Entries shown START

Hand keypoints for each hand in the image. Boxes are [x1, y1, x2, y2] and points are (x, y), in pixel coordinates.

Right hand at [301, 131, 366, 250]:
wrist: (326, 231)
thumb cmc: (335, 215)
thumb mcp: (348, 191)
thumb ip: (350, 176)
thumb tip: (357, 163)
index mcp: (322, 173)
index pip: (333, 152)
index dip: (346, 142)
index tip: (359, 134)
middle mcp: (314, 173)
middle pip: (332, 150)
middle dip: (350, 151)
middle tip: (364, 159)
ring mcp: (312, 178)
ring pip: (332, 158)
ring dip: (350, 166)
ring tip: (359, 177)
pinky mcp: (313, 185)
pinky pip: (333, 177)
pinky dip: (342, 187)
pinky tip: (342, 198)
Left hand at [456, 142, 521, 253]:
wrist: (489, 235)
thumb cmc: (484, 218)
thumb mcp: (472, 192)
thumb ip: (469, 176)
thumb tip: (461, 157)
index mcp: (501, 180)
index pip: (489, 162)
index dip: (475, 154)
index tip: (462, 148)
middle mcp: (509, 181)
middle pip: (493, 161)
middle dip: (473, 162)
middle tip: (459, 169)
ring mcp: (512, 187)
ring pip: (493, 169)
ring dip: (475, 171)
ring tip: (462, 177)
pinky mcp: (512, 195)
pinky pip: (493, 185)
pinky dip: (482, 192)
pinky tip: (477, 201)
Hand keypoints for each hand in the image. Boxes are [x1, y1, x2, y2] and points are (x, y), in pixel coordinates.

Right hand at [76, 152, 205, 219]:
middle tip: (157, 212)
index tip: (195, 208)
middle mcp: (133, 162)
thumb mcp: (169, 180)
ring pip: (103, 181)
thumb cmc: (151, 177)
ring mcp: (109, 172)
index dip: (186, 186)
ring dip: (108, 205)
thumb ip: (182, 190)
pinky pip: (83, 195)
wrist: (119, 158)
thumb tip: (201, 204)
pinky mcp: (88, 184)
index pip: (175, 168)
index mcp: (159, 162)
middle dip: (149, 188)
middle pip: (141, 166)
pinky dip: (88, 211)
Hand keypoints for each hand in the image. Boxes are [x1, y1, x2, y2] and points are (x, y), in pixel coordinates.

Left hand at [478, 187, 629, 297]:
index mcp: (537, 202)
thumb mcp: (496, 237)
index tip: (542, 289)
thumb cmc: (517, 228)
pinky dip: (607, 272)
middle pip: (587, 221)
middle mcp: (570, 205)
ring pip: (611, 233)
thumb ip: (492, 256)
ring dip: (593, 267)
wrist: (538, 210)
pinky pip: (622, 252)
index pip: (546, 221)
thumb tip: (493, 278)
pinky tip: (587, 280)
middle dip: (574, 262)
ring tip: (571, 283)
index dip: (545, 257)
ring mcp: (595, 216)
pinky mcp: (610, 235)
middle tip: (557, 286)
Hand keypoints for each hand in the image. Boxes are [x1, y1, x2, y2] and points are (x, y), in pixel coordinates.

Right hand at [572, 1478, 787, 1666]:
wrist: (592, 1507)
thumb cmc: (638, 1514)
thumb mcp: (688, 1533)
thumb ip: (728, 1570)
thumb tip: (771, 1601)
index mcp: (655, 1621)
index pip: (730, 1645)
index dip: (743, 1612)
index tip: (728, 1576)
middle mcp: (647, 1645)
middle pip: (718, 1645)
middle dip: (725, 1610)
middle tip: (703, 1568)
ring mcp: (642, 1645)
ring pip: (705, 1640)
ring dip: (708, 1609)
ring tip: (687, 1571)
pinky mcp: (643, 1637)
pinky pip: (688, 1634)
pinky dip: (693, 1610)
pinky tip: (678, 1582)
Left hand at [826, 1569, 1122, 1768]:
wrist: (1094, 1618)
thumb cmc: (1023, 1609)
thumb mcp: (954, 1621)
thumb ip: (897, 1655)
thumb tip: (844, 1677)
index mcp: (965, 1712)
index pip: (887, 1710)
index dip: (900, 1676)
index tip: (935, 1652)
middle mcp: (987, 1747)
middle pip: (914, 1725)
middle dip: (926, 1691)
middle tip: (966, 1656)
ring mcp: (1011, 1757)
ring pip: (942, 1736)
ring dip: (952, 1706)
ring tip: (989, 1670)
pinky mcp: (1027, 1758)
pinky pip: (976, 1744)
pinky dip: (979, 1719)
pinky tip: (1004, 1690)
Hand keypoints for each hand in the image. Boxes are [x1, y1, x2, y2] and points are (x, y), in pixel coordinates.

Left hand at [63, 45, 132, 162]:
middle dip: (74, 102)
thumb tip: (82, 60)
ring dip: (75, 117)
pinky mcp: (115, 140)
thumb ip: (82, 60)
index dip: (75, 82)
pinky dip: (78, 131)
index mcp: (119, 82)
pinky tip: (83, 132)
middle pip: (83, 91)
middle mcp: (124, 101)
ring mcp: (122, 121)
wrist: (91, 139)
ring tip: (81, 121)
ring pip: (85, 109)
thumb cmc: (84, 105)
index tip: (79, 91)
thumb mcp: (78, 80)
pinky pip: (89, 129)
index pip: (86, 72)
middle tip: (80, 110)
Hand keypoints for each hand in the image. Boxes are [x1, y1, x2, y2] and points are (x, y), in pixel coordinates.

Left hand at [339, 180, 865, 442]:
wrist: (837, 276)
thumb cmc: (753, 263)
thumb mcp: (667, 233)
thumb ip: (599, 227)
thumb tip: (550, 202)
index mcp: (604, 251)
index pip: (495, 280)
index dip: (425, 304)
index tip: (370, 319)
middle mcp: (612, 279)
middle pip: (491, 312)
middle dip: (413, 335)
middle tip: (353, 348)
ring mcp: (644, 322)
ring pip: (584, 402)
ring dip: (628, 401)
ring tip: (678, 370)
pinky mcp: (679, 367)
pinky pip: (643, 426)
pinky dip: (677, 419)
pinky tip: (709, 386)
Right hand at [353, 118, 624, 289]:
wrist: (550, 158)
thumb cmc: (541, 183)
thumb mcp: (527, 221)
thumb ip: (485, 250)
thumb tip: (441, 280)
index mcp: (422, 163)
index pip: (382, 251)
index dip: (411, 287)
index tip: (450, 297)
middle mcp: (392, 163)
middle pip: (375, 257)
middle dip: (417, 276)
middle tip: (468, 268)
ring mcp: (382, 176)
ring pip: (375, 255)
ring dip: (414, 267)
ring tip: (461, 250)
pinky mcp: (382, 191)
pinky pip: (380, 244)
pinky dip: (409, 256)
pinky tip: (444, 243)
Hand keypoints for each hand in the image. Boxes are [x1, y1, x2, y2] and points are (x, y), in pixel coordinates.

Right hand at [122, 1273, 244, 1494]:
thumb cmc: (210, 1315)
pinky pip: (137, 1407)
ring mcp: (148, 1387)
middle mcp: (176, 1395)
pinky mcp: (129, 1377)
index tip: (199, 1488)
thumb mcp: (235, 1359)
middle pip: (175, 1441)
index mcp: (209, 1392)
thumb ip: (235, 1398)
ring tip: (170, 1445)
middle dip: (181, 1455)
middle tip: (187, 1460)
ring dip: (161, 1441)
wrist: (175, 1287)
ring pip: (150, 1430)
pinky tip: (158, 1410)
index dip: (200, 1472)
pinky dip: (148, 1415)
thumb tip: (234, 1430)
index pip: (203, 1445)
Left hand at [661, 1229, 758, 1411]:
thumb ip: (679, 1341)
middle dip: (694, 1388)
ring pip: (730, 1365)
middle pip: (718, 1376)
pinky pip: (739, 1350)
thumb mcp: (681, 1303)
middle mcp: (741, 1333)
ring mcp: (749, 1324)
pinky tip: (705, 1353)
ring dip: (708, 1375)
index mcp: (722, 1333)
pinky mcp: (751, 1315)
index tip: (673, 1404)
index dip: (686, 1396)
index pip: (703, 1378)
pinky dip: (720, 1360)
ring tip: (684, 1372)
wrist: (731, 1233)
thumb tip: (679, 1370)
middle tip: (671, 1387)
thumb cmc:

Entries shown END

◆ Aim of the exercise: Write down exactly the line with "thumb mcp: (681, 1303)", then each line after it through the end of the data.

◆ Exercise answer:
thumb mcp: (681, 1303)
middle mcp: (741, 1333)
ring mcp: (749, 1324)
pinky tip: (705, 1353)
ring dip: (708, 1375)
index mcp: (722, 1333)
pinky mcp: (751, 1315)
index tip: (673, 1404)
index dip: (686, 1396)
index pip: (703, 1378)
pinky dip: (720, 1360)
ring tip: (684, 1372)
wrist: (731, 1233)
thumb tip: (679, 1370)
middle tip: (671, 1387)
thumb cmc:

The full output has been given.